Mavs fans should expect the Clippers to throw Leonard at Dončić more often in Game 5 and for the rest of the series. Leonard was initially set up to guard Dončić on the final in bounds play of Game 4. The only reason he was not is due to Coach Carlisle’s play design that sent Maxi to screen for Dončić, which caused Reggie Jackson to switch onto him. This sent Leonard away from the play and Jackson had to guard Dončić. The Clippers might have been switching anyway, but freeing Dončić of Leonard allowed Luka to work his magic.
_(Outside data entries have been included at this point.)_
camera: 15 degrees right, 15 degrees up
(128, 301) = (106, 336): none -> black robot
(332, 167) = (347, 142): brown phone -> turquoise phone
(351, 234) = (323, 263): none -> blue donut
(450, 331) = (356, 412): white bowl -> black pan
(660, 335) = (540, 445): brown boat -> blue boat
Maxi Kleber/Rick Carlisle are the unsung heroes of the final play:
•first, Maxi screens Reggie and gets him to trail to perimeter
•then, he screens Kawhi to force a switch and finalize the smaller Jackson having to guard Luka
•then, completely eliminates Kawhi from helping pic.twitter.com/gytrtMuUSn
— Rob Perez (@WorldWideWob) August 23, 2020
Expect Coach Carlisle to game plan for this strategy. Look for play designs such as the one above to get Leonard off of Dončić so he can punish less capable defenders. If the Clippers are going to switch it will also create mismatch opportunities for KP and some of the Mavs more quick and savy guards like Burke and Curry.
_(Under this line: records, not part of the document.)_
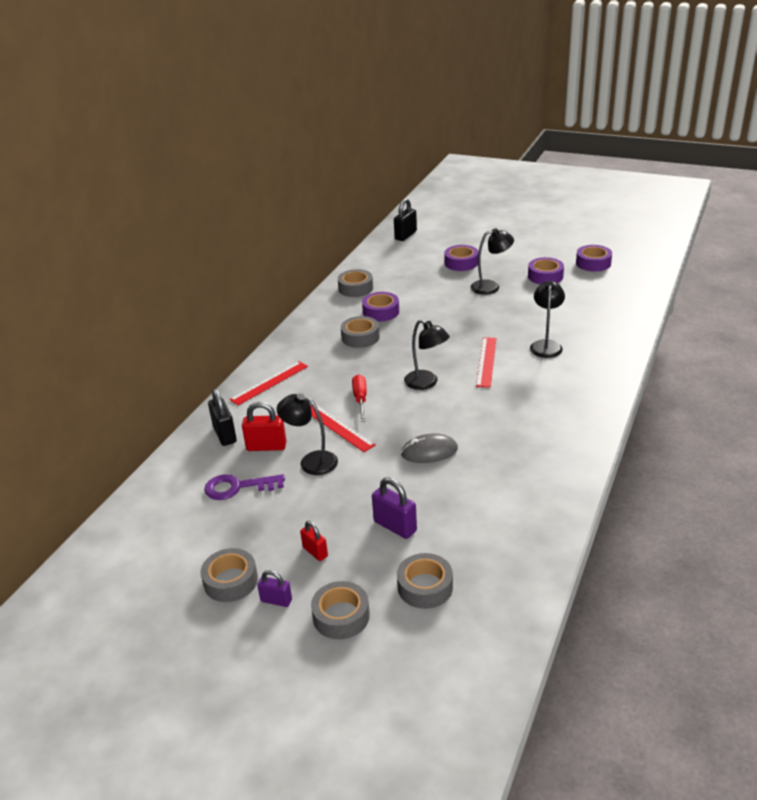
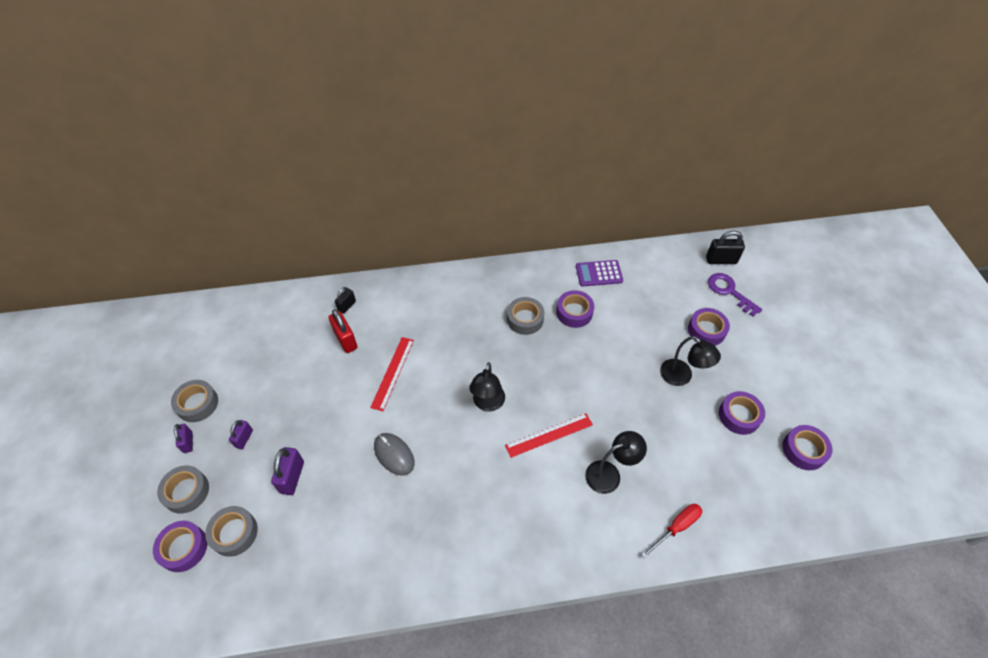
camera: 55 degrees right, 20 degrees up
(225, 434) = (347, 306): black padlock -> black padlock, size x0.63
(237, 487) = (292, 350): purple key -> purple key (729, 291)
(269, 383) = (424, 295): red ruler -> none
(311, 461) = (342, 378): black lamp -> none
(315, 552) = (244, 438): red padlock -> purple padlock
(355, 288) = (599, 273): grey tape -> purple calculator
(360, 399) = (437, 368): red screwdriver -> red screwdriver (676, 527)
(411, 634) = (183, 548): none -> purple tape

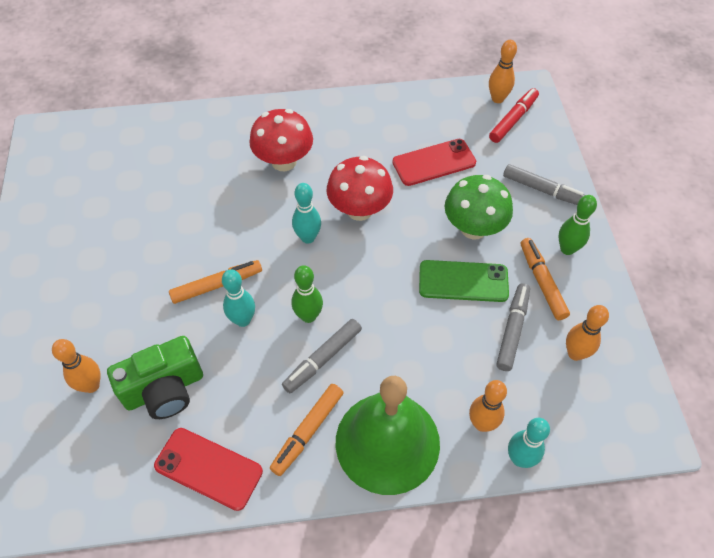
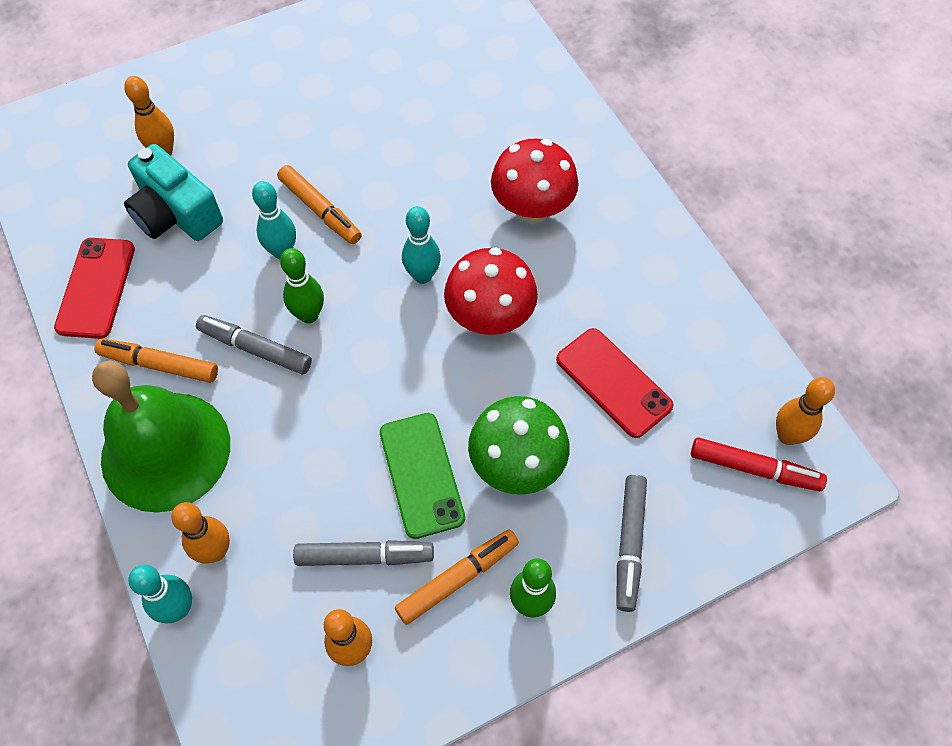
camera: 70 degrees right, 5 degrees up
(164, 389) = (176, 214): green camera -> turquoise camera

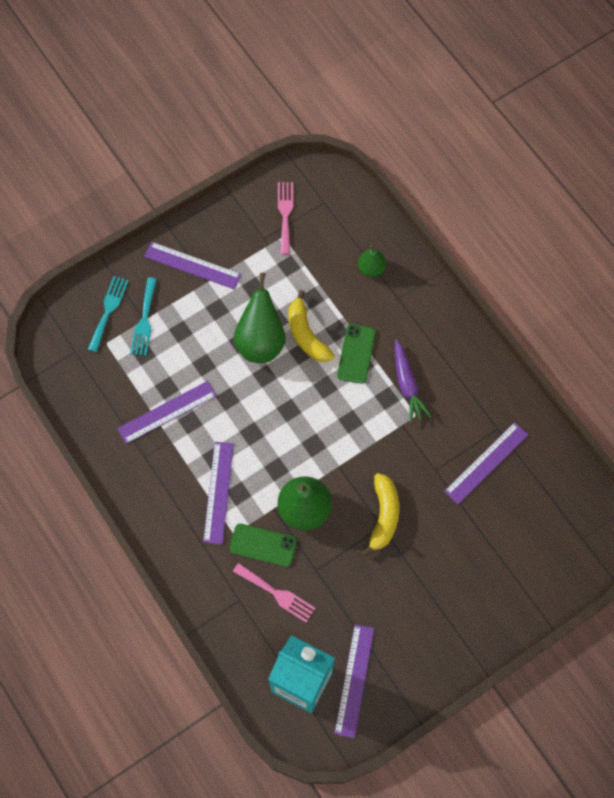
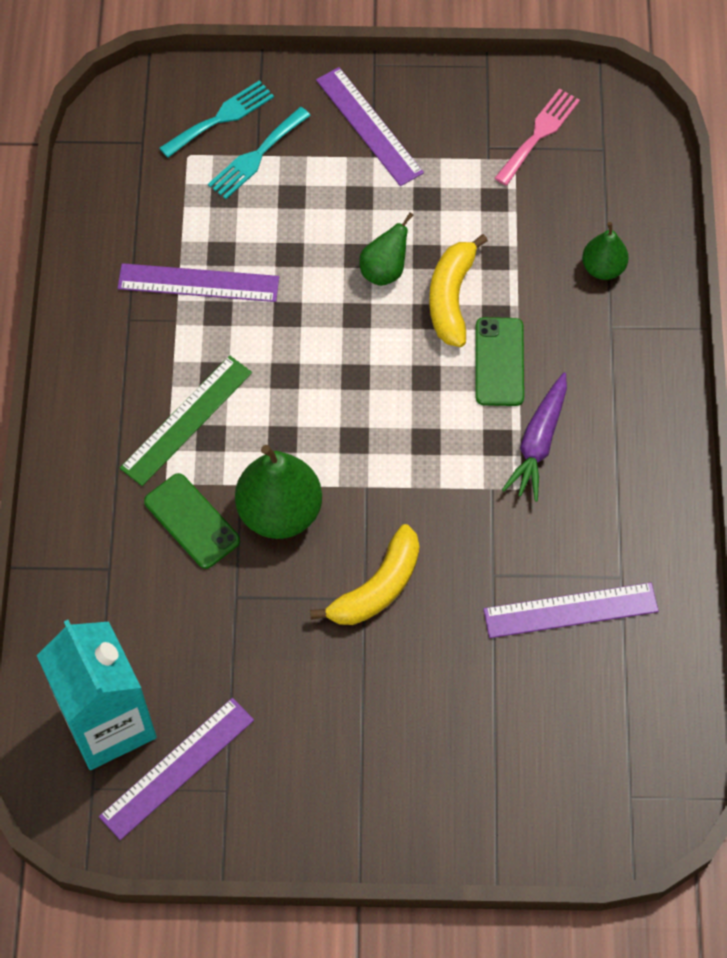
camera: 35 degrees right, 5 degrees down
(218, 492) = (186, 420): purple ruler -> green ruler
(260, 341) = (384, 270): green pear -> green pear, size x0.56
(277, 594) = (162, 593): pink fork -> none
(356, 354) = (499, 362): green phone -> green phone turned 45 degrees counterclockwise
The Mavs bench depth took a major blow when Dwight Powell and Jalen Brunson were injured for the season. Then Willie Cauley-Stein and Courtney Lee became unavailable for bubble play. Suddenly the Mavs bench depth, an area the Mavs could hang their hat on all season, had become worrisome.
Enter Trey Burke.
Dallas welcomed Trey Burke back for his second stint after the now-swept 76ers waived him. Burke wasn’t exactly the addition Mavs fans had hoped for, a wing defender with size and shooting touch seemed like a more logical move, but Burke is paying dividends. Since entering the bubble the Michigan guard has put up 11 points, 3 assists, and 1 steal while shooting 38% from three in 23 minutes per game. His play has reminded Mavs fans of JJ Barea’s contribution’s to the 2011 championship team.
Will We See KP?
Mavs fans were left pondering what was bothering KP after the last minute Game 4 scratch. Porzingis missed the game due to right knee soreness. Porzingis missed 10 games this season for the exact same reason on the exact same knee. The only issue is that soreness is a symptom of a problem, not the cause of it. Mavs fans won’t know what is causing the issue for KP until the summer, if we even know at all.
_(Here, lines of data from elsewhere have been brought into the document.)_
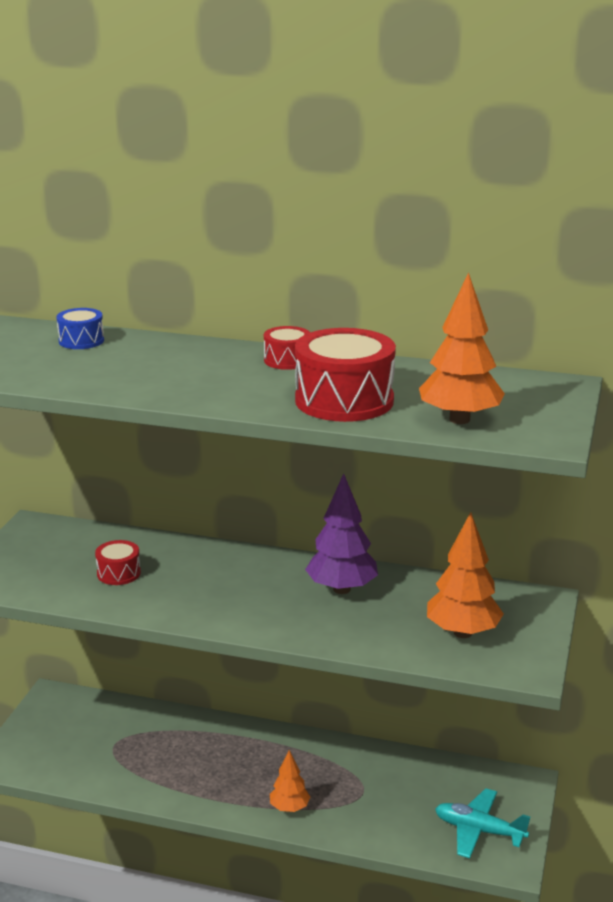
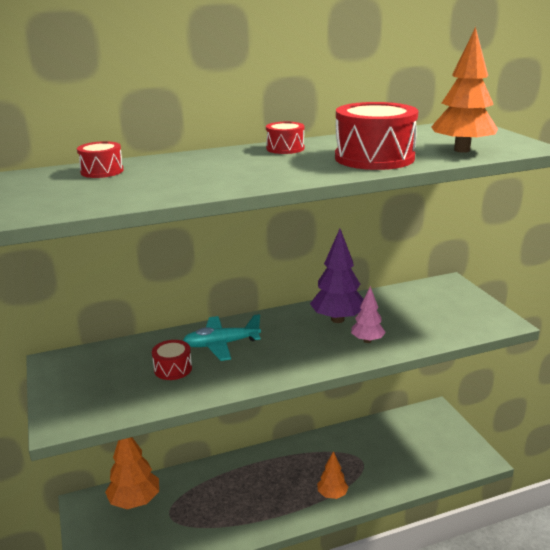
camera: 35 degrees left, 0 degrees up
(81, 341) = (102, 171): blue drum -> red drum
(338, 624) = (367, 340): none -> pink tree
(462, 632) = (440, 316): orange tree -> orange tree (135, 501)
(479, 831) = (446, 450): turquoise plane -> turquoise plane (221, 344)

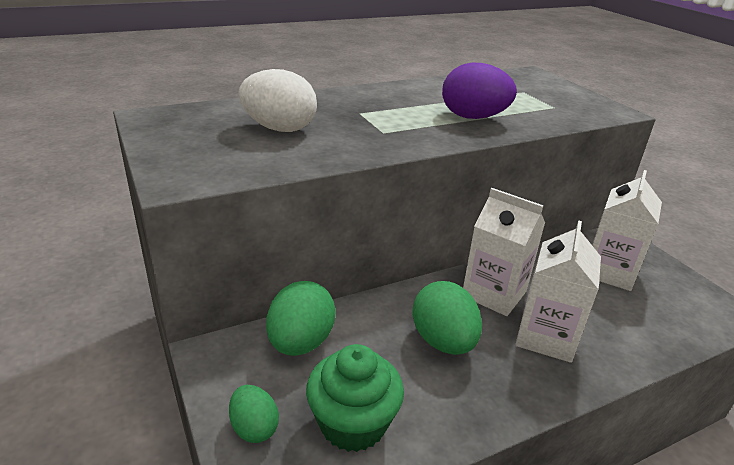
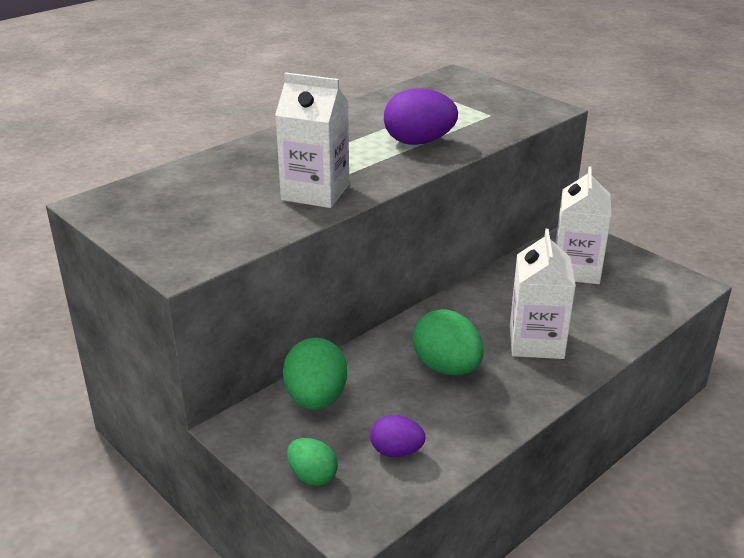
camera: 15 degrees left, 0 degrees up
(279, 128) = (237, 192): white egg -> none
(353, 423) = (396, 451): green cupcake -> purple egg
(494, 294) = (477, 314): white carton -> white carton (315, 192)

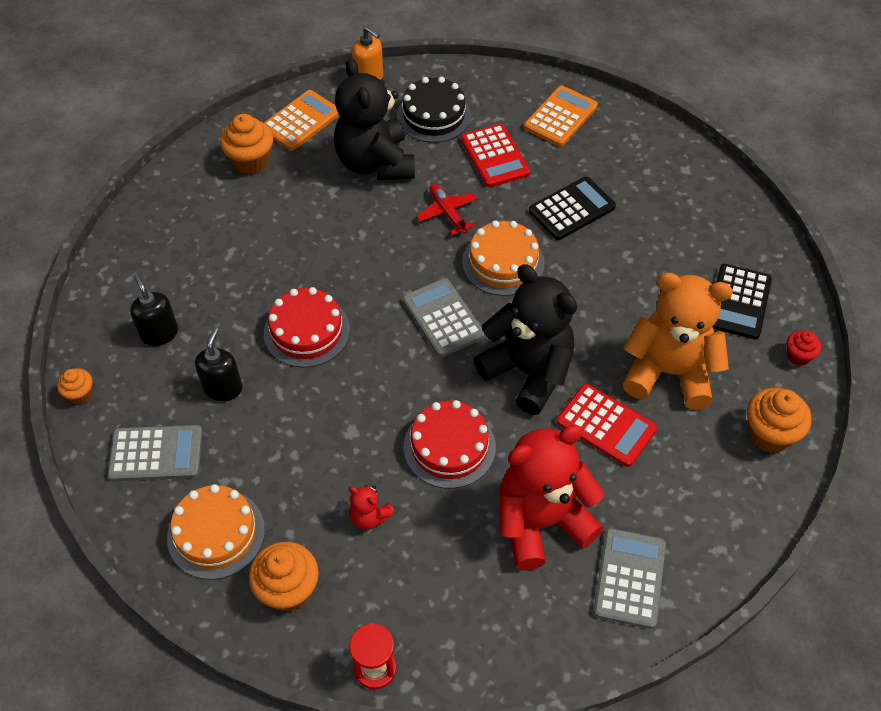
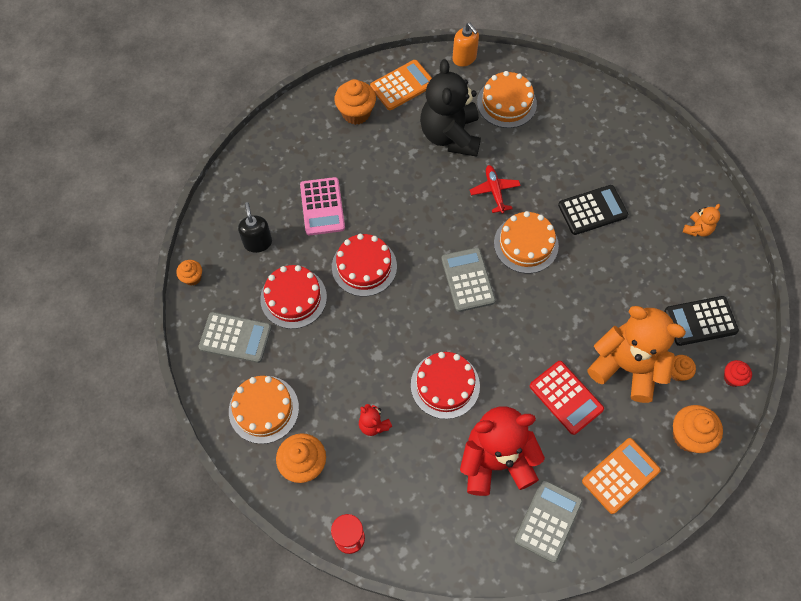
camera: 15 degrees right, 10 degrees up
(223, 388) = (293, 298): black soap dispenser -> red cake
(234, 274) = (322, 206): none -> pink calculator
(434, 115) = (506, 103): black cake -> orange cake
(494, 156) = (544, 150): red calculator -> none
(528, 372) = (519, 339): black teddy bear -> none
(560, 117) = (607, 126): orange calculator -> orange calculator (620, 475)
(701, 204) = (697, 229): none -> orange teddy bear
(731, 365) = (677, 372): none -> orange cupcake
(739, 302) = (700, 321): black calculator -> black calculator turned 45 degrees clockwise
The Mavs medical staff is top-notch and the organization has a forward thinking view of the future. Why didn’t KP play? Frankly, because the Mavs time isn’t supposed to be now. So why compromise the future health of your 150 million dollar man now when you think your organization will be ready to compete for championships in two or three years? It makes sense. But it also makes Mavs fans uneasy, as it should. But after KP had to watch Luka carry this team on a bum ankle to tie the series, we can only hope to see KP in Game 5.
When this season started we were just hoping for progress. At best, a successful season meant a playoff birth and first round exit. At worst, the goal was to see KP get back to form and Luka in better shape to help improve his game. These Dallas Mavericks weren’t supposed to be in this position. These Dallas Mavericks are supposedly two to three years away from really competing. Instead, behind Luka Dončić, Coach Rick Carlisle, and the rest of this feisty group, they are banging at the door and threatening to kick it in.